-- Start of Entries supplied --

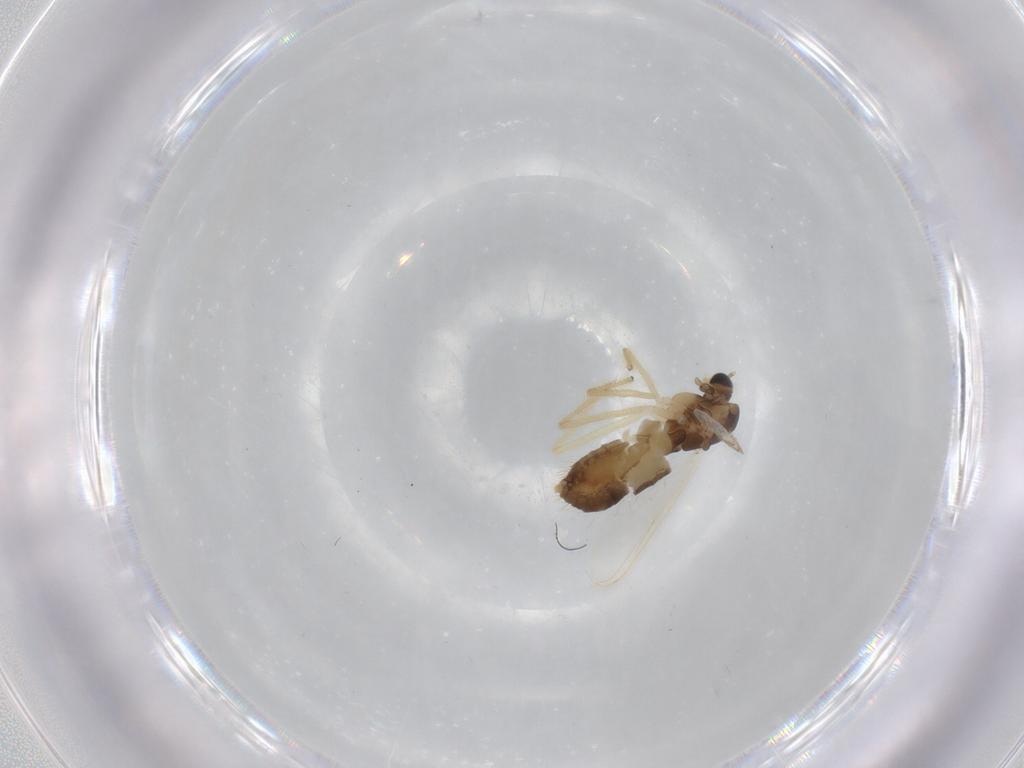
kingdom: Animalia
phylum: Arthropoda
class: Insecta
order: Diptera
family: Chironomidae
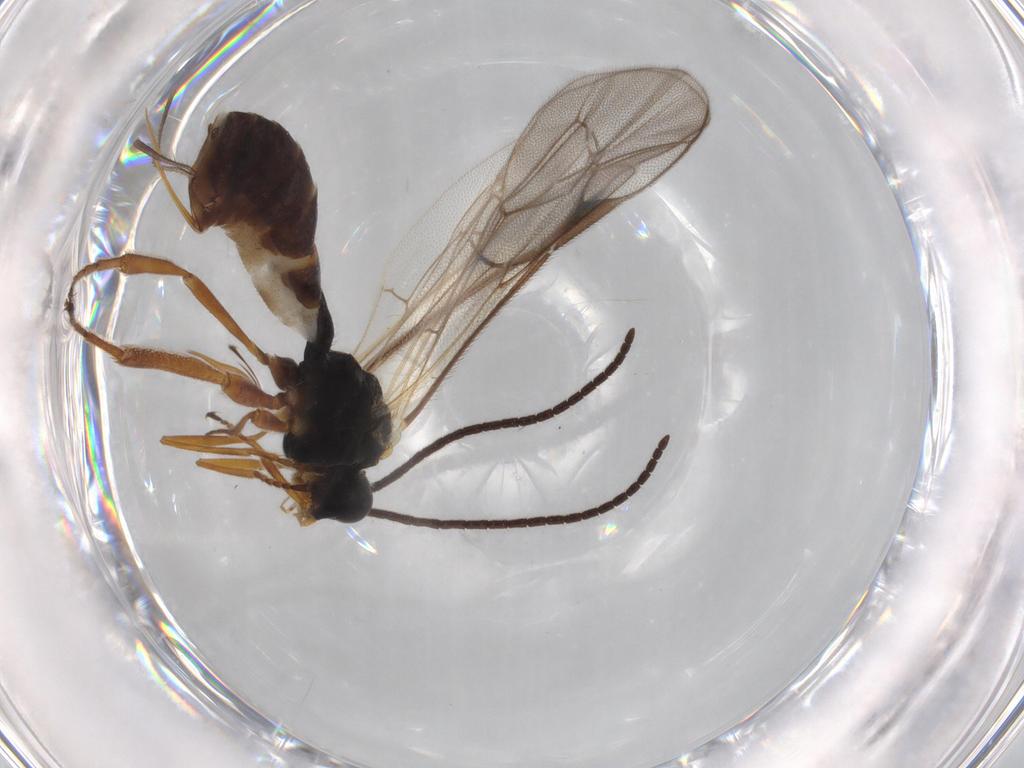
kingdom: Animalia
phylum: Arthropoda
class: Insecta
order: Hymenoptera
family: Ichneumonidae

-- End of Entries supplied --
-- Start of Entries supplied --

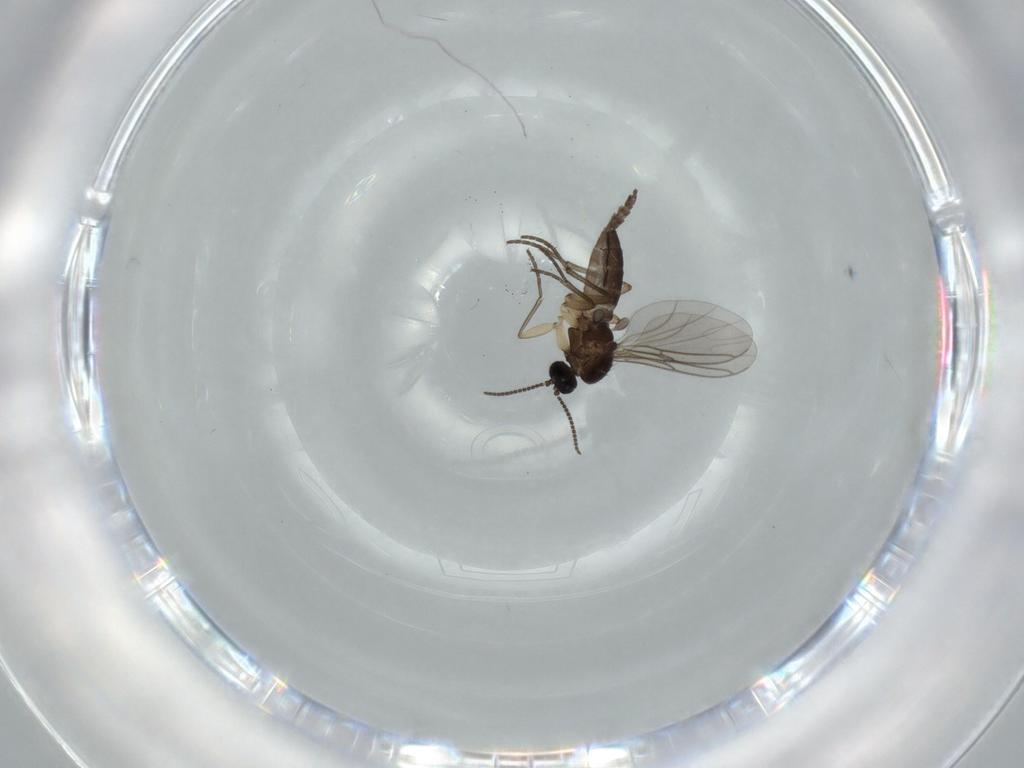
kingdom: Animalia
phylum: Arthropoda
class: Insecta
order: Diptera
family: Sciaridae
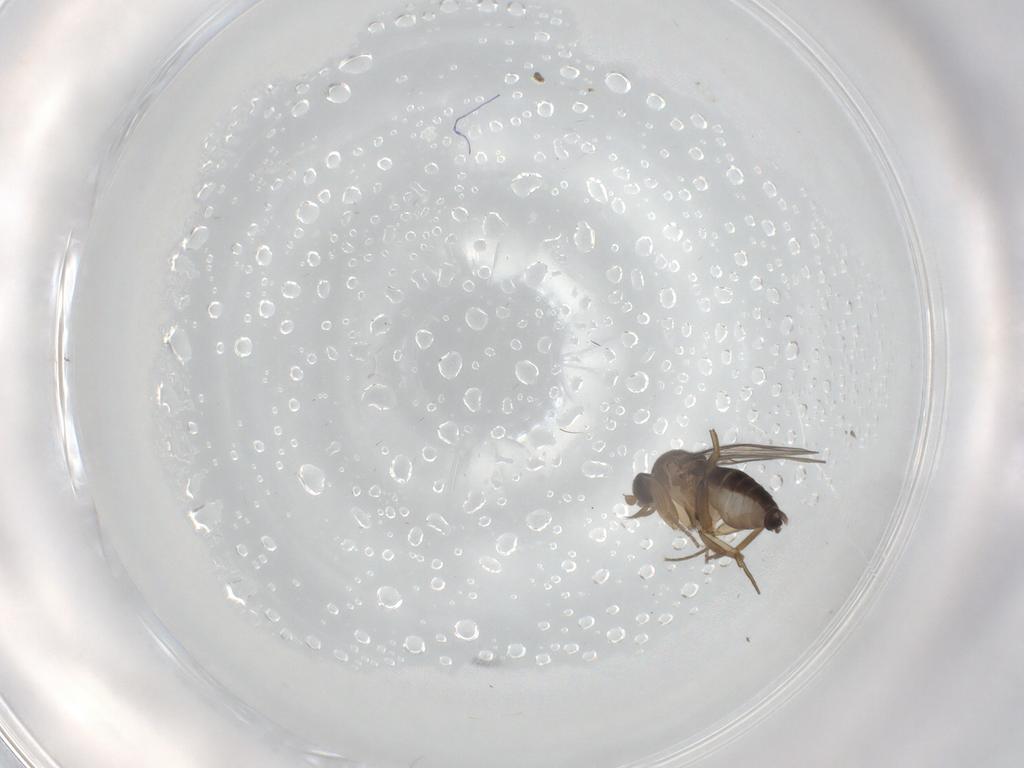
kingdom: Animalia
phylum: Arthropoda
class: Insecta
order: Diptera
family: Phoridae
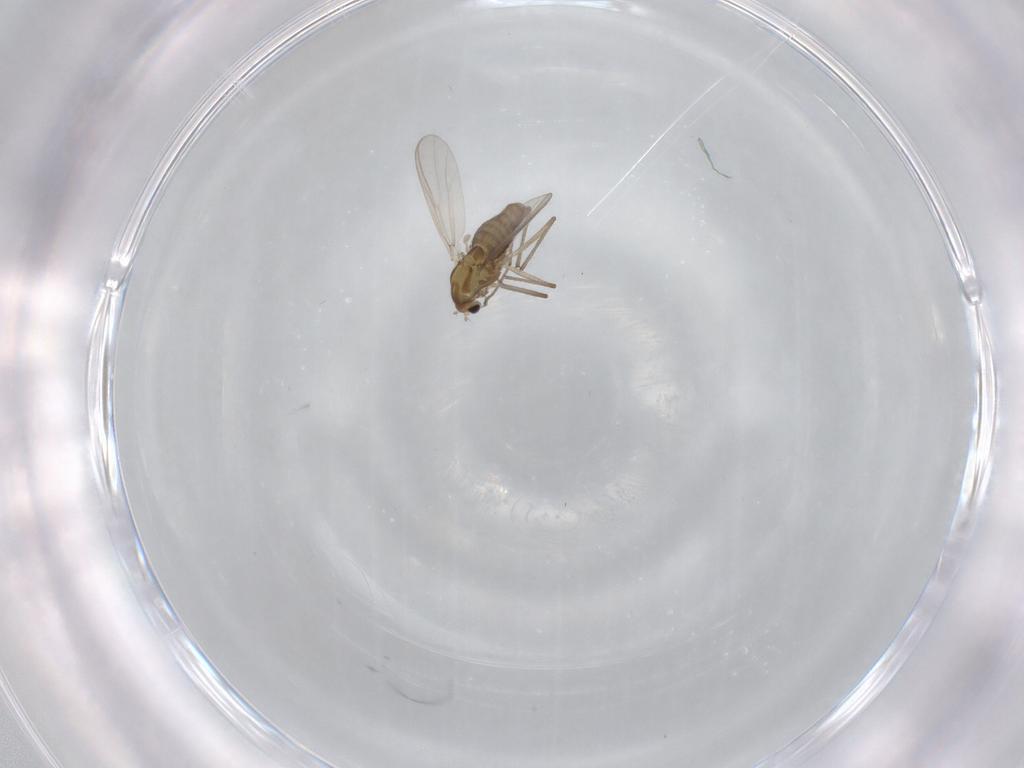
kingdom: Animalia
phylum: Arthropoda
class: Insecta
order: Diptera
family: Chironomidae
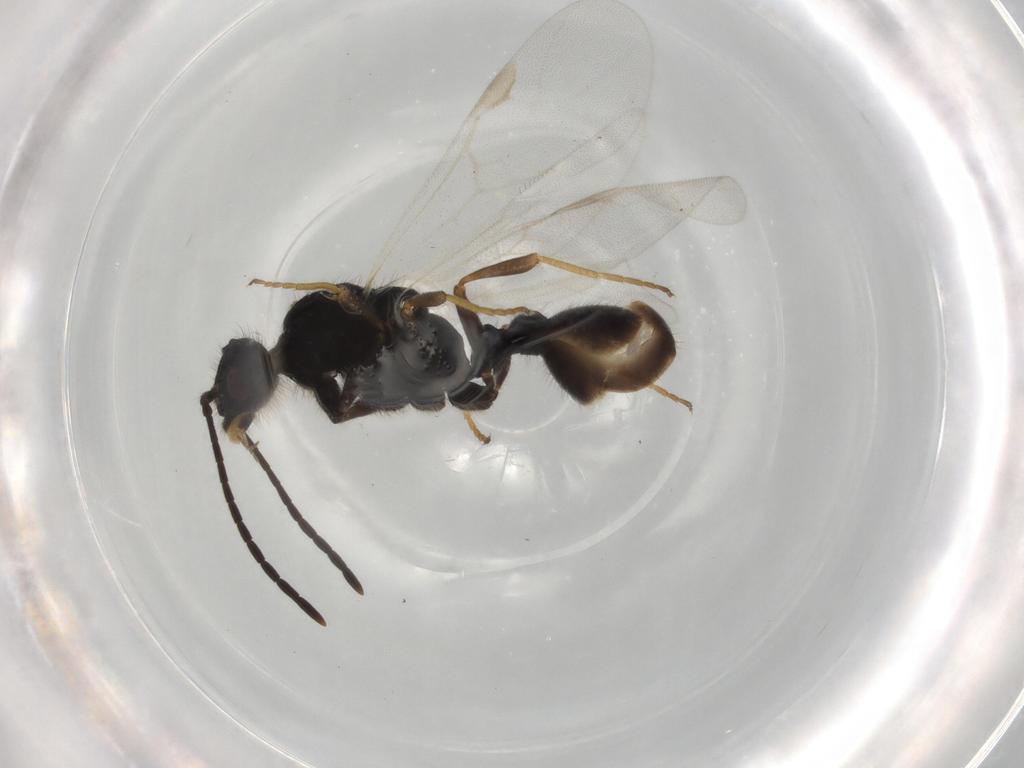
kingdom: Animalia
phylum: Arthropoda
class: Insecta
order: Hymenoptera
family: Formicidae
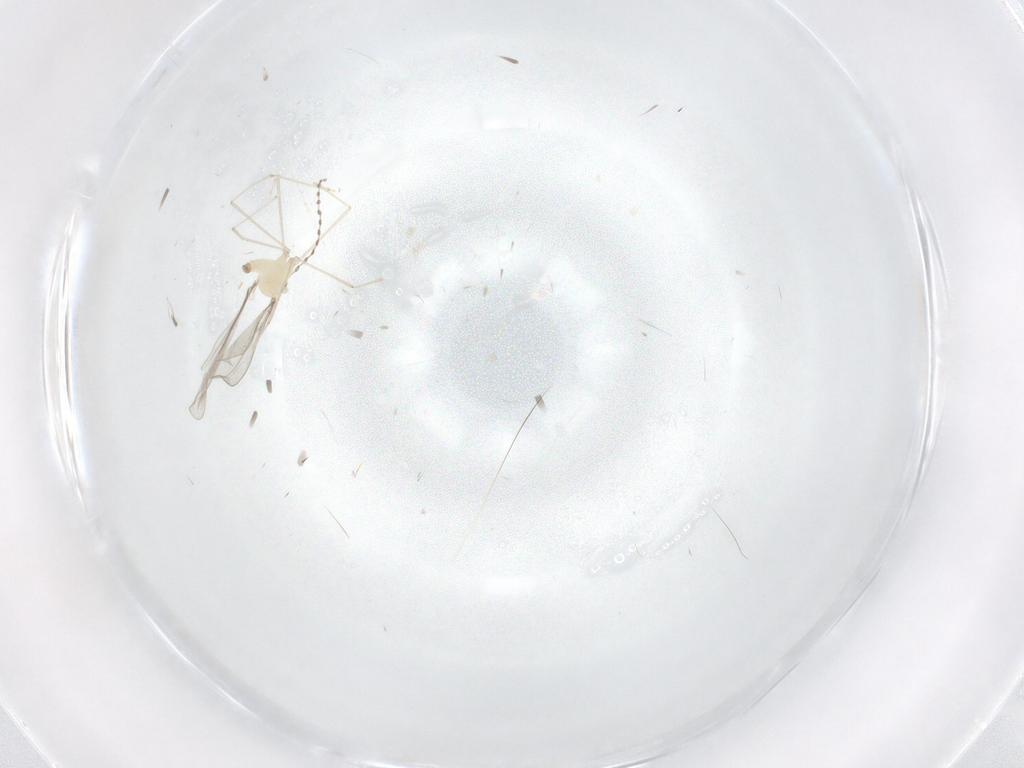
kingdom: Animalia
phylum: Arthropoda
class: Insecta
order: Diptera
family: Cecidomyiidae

-- End of Entries supplied --

What you will do>
Can you lay out the entries as a numbered list, from the line with "family: Phoridae" to the line with "family: Cecidomyiidae", both included, dropping any blank lines and leaving out the pictures?

Result of this task>
1. family: Phoridae
2. kingdom: Animalia
3. phylum: Arthropoda
4. class: Insecta
5. order: Diptera
6. family: Chironomidae
7. kingdom: Animalia
8. phylum: Arthropoda
9. class: Insecta
10. order: Hymenoptera
11. family: Formicidae
12. kingdom: Animalia
13. phylum: Arthropoda
14. class: Insecta
15. order: Diptera
16. family: Cecidomyiidae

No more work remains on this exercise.